Dataset entries:
• • • • •

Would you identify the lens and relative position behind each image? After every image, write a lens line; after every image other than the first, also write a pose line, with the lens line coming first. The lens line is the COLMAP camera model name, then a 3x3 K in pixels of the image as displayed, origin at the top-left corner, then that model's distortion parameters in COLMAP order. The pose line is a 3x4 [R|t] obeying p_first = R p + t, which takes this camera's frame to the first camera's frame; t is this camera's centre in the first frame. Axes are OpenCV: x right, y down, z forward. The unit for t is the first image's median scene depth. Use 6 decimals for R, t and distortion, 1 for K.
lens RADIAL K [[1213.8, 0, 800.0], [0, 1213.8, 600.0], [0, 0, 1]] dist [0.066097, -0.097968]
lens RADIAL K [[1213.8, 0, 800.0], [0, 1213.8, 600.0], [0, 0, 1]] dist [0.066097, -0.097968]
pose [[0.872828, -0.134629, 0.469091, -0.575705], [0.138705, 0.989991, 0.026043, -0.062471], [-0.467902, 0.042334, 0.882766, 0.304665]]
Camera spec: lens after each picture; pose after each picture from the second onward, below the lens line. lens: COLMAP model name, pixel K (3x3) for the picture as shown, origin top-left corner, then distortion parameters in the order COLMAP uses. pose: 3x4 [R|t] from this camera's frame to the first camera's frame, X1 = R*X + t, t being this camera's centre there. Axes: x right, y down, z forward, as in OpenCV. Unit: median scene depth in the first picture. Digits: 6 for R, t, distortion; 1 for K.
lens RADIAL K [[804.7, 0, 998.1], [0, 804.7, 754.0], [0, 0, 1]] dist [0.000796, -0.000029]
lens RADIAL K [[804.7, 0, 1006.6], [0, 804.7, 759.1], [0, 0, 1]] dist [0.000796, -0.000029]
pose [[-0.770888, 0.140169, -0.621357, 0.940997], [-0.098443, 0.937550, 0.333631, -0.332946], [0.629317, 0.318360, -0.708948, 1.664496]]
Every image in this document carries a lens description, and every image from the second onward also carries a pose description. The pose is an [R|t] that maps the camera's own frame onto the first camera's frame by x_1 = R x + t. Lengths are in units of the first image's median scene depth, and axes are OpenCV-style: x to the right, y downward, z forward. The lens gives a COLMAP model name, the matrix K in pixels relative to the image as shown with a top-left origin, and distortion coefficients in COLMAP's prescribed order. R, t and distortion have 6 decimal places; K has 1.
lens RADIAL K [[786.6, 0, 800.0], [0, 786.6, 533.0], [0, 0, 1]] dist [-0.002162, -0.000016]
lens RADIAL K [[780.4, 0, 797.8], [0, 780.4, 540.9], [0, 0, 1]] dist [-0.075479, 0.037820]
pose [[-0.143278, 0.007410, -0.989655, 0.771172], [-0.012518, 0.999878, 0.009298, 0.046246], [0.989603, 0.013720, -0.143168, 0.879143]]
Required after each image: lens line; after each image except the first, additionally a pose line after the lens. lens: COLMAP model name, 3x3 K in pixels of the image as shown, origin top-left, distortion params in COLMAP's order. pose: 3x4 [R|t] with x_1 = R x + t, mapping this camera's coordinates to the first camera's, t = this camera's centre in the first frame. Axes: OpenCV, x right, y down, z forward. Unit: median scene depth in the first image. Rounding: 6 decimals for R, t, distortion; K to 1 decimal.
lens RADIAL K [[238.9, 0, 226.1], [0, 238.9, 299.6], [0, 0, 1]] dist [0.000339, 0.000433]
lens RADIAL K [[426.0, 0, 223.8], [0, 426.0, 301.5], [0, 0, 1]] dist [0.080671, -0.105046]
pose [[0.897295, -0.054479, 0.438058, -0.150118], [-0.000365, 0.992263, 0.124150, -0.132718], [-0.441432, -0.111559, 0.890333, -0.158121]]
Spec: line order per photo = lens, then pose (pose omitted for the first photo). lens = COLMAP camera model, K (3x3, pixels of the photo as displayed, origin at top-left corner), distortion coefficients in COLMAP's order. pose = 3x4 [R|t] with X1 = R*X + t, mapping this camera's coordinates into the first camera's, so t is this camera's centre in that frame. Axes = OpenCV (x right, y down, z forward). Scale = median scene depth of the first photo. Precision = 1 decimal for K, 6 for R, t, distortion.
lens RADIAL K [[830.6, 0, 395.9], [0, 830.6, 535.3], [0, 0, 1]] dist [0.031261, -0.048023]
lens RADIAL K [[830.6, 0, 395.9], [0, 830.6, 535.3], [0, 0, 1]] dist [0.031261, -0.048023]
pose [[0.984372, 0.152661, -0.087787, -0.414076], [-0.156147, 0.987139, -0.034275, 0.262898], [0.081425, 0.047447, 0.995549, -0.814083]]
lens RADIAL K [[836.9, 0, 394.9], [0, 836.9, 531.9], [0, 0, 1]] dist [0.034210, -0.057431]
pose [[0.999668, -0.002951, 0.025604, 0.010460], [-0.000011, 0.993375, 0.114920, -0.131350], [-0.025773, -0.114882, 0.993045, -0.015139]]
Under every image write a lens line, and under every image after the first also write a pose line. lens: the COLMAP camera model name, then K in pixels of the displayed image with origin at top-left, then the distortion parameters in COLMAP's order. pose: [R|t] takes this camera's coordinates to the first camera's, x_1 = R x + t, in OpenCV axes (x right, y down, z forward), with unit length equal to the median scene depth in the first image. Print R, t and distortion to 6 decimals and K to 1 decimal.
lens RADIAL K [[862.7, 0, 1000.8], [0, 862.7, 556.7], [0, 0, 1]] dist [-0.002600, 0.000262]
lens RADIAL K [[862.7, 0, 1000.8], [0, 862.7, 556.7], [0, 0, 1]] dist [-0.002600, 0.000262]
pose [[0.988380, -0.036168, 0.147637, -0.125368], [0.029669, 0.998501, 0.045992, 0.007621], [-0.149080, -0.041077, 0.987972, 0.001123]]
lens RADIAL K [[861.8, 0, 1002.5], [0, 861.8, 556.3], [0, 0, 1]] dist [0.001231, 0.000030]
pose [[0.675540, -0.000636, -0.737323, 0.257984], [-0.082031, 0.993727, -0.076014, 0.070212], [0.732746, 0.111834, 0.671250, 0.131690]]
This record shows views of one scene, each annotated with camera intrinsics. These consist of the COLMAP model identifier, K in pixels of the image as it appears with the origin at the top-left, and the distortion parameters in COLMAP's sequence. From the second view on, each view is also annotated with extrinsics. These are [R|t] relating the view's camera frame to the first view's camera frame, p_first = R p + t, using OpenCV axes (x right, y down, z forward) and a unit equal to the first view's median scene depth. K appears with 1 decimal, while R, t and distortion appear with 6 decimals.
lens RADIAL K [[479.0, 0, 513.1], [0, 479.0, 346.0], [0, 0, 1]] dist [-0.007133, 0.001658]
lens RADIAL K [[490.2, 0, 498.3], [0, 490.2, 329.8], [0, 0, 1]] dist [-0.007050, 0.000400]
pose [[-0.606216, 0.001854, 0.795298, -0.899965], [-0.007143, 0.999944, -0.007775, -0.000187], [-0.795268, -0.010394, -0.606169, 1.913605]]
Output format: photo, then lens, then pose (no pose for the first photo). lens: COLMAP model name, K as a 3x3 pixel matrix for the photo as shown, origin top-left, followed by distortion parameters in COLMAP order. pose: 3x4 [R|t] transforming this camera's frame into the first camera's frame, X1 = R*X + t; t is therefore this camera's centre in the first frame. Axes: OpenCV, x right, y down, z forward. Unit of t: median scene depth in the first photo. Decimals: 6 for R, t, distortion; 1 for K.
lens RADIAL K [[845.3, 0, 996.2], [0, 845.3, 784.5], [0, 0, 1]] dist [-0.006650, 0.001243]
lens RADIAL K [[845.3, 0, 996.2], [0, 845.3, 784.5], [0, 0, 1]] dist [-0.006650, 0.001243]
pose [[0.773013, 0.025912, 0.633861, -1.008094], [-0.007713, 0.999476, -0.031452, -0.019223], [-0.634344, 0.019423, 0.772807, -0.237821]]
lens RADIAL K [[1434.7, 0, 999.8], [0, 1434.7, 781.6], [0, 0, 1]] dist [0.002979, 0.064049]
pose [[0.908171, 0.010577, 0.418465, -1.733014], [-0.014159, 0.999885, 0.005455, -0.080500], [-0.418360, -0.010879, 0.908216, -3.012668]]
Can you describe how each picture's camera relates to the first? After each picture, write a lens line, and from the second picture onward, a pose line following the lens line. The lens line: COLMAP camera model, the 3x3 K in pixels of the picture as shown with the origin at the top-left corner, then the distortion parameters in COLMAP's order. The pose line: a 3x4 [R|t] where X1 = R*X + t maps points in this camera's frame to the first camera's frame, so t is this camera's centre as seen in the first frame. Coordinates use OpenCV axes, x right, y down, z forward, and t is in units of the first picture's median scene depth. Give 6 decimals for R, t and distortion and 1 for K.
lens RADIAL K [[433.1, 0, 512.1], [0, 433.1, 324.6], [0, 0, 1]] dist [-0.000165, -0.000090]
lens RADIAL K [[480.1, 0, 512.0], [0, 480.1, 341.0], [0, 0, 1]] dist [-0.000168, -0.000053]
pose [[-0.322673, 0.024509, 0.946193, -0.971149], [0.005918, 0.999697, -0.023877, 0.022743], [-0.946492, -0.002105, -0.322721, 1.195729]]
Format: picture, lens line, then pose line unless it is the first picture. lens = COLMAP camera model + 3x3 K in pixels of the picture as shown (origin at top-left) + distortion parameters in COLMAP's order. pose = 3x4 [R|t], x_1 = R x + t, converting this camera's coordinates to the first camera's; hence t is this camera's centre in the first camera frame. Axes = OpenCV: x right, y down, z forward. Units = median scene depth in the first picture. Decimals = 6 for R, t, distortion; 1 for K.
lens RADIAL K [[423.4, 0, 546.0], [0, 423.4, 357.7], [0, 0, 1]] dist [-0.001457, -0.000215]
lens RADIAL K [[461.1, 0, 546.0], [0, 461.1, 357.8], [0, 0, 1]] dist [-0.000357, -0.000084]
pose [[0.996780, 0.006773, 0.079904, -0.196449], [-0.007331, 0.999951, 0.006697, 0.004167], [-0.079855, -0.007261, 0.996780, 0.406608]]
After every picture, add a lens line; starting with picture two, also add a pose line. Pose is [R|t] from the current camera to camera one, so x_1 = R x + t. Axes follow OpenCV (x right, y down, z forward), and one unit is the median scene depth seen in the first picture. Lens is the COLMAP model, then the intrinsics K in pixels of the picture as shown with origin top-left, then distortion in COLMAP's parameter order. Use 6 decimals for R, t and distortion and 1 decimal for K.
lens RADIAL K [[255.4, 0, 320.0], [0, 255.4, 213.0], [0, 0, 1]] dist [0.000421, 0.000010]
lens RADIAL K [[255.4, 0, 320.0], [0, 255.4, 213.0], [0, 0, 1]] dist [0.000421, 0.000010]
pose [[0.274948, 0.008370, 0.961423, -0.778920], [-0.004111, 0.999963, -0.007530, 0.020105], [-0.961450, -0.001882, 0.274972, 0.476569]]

• • • • •

§ ABOUT THIS EXERCISE:
This exercise asks for the line with "After every picture, add" and all lines after it through the end of the records above, retyped exactly and with nothing else.

§ OUTPUT:
After every picture, add a lens line; starting with picture two, also add a pose line. Pose is [R|t] from the current camera to camera one, so x_1 = R x + t. Axes follow OpenCV (x right, y down, z forward), and one unit is the median scene depth seen in the first picture. Lens is the COLMAP model, then the intrinsics K in pixels of the picture as shown with origin top-left, then distortion in COLMAP's parameter order. Use 6 decimals for R, t and distortion and 1 decimal for K.
lens RADIAL K [[255.4, 0, 320.0], [0, 255.4, 213.0], [0, 0, 1]] dist [0.000421, 0.000010]
lens RADIAL K [[255.4, 0, 320.0], [0, 255.4, 213.0], [0, 0, 1]] dist [0.000421, 0.000010]
pose [[0.274948, 0.008370, 0.961423, -0.778920], [-0.004111, 0.999963, -0.007530, 0.020105], [-0.961450, -0.001882, 0.274972, 0.476569]]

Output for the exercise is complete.